We can further see the resampling successes for each feature with the plot_successful_resamples() function, and this histogram shows that most features do have 1000 successful resamplings.
Using success results for further filtering
Suppose you want to overlay this success data on your final EAF plot so you can decide you have enough resampling support to trust the EAF value you obtain. This is easy to do, and you can modify the point color based on passing a threshold. We will use a success rate of 90% (i.e. 900 of 1000 resamples) as our threshold here.
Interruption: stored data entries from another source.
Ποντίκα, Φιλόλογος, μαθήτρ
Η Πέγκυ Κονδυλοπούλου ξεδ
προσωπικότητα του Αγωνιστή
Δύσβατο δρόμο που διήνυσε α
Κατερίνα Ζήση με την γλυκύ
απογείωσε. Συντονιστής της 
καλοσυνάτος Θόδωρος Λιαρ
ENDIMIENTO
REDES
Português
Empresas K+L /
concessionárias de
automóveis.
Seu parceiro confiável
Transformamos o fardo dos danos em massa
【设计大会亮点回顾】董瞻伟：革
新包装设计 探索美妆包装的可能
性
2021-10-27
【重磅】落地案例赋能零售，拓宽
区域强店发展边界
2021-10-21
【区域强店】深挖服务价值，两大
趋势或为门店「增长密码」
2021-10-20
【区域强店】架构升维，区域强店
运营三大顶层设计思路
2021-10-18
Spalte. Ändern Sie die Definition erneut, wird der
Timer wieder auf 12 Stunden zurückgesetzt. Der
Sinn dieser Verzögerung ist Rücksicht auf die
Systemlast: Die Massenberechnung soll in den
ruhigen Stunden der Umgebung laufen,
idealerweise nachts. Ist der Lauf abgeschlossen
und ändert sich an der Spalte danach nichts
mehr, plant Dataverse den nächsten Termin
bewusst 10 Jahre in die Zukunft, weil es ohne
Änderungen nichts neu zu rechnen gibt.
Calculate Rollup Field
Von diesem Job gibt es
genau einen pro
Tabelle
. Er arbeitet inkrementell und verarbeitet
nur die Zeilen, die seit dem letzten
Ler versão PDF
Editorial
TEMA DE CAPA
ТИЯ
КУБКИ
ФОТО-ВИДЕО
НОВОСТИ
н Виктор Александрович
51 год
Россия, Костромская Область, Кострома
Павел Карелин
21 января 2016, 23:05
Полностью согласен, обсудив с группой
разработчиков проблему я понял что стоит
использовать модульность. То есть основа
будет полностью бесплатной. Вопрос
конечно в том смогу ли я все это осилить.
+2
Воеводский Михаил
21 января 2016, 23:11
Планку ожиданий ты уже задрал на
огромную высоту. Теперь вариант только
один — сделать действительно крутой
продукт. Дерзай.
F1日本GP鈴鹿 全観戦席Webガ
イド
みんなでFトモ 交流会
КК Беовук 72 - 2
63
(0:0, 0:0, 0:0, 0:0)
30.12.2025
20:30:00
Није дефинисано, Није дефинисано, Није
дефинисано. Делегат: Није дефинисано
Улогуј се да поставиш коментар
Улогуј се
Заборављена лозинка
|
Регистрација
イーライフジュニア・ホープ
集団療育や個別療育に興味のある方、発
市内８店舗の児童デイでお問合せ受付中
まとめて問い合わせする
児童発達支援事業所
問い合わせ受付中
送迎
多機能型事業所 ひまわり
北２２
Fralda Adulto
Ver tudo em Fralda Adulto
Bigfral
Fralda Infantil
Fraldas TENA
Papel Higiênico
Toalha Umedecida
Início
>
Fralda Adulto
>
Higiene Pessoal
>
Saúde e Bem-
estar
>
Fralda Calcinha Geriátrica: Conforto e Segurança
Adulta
Here, we can see that although most are green, ASV_72 does show up as highly enriched and with a confidence interval clear of 0. But, the red dot further flags it as suspect and warrants a deeper look.
EAF = run_EAF_calculations(q2)
plot_EAF_values(EAF,
error = "ribbon",
confidence = 0.95,
success_ratio = 0.9,
color_by = "success")
#> ℹ Confidence level = 0.95
Conclusion
Resampling is the mechanism by which qSIP2 propagates uncertainty from WAD values through to EAF confidence intervals. Strict upfront filtering reduces the likelihood of resampling failures, but the allow_failures = TRUE approach offers a flexible alternative — letting the resampling step itself reveal which features have sufficient data support. In either case, plot_successful_resamples() and get_resample_counts() are useful tools for evaluating whether the resampling results are trustworthy. Once you are confident in the resampling quality, the next step is EAF calculations, where the resampled WAD distributions are used to estimate isotope incorporation for each feature.